# Foster Guinea Pig Mummas



## kamii (Mar 14, 2012)

A few days ago at work we had 'too few guinea pigs' on the shop floor according to our area manager, and so we were told we'd get 10 guinea pigs from another shop as they had too many in their shop. 
Later that day, we were given 14 baby piggies, plus 3 nearly full grown ones (about 5 months old i'd say). Today, I let a little girl sit and stroke one of the big piggies and as I picked her up though "wow.. she's heavy.." and as I looked at the girl stroking her, realised she was pregnant!
So I immidiately took her to our manager, who was not pleased another shop had dumped them on us, but nonetheless, we gave them lots of tasty veggies and I volunteered to take care of them til the babies were born and weaned. So, I now have 3 fat piggies in my bedroom (along with my rats and hamster.. It's a zoo!)
Two are definately pregnant and I assume the third is, too. I let my mum name them, just to let you know, but these are my foster piggles for the next few weeks!
First and furthest along is *Smudge*, a black girly with a few flecks of brown and white on her
Secondly there's* Tara*, a plain agouti with a crest on her forehead
And finally, the possibly-pregnant grey agouti and white semi-long hair, *Bootsy*.

I assume Smudge has about 25 days or less to go. Unsure about the other two.
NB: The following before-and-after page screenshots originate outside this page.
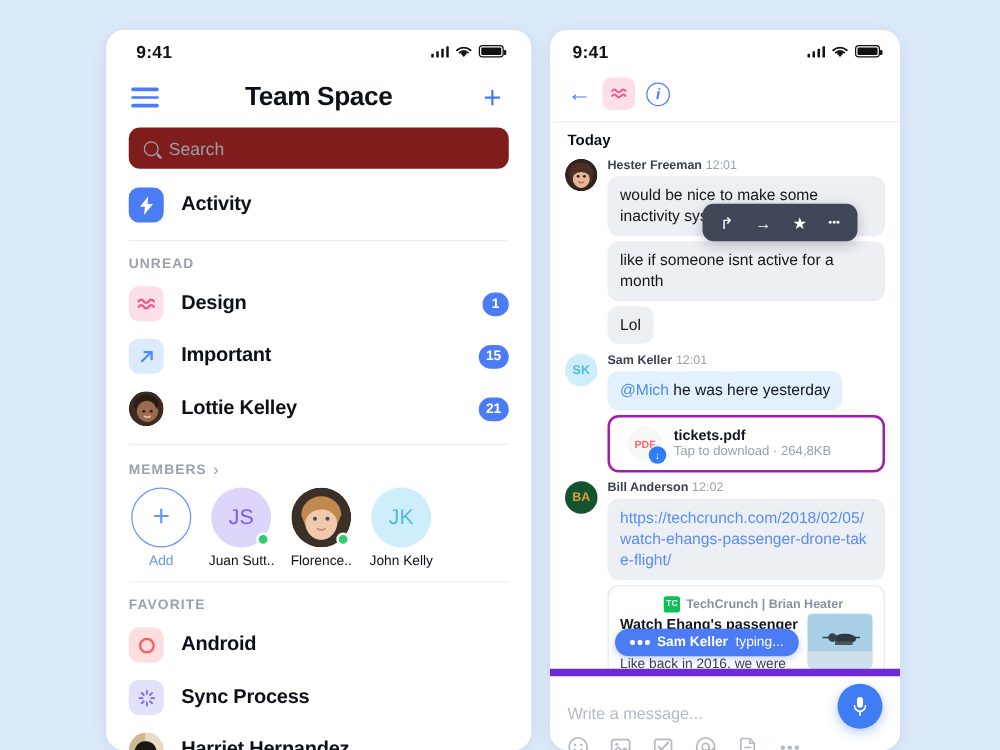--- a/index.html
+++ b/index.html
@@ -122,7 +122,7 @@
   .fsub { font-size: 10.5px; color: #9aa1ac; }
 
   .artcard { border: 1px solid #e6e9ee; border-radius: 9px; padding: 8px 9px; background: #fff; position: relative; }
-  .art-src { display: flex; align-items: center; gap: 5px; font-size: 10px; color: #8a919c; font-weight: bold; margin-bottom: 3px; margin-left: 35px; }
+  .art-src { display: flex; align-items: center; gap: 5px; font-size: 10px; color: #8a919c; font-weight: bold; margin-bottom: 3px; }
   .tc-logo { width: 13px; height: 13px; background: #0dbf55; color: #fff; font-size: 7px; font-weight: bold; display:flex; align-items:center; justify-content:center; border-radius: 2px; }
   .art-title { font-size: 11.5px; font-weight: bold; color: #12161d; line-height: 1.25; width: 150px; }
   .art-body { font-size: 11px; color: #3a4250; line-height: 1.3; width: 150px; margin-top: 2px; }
I'll get some photos up of bellies to see if anyone can tell me how far along they are.
So yeah! I've got my hands full! Haha XD


----------



## kamii (Mar 14, 2012)

Tara and her baby belly













Smudge and her baby belly













And smudge and her baby belly


----------



## Arashi (Feb 4, 2012)

Good luck with them, they're nice guinea pigs 

I've kept some before, nice pets.


----------



## kamii (Mar 14, 2012)

Thanks ^_^ Just wish I knew how far along they were!


----------



## British (Apr 2, 2012)

Awww  They're so cute! Can't wait to see baby pictures


----------



## kamii (Mar 14, 2012)

I can't wait either! Haha. So looking forward to having little squeakers everywhere


----------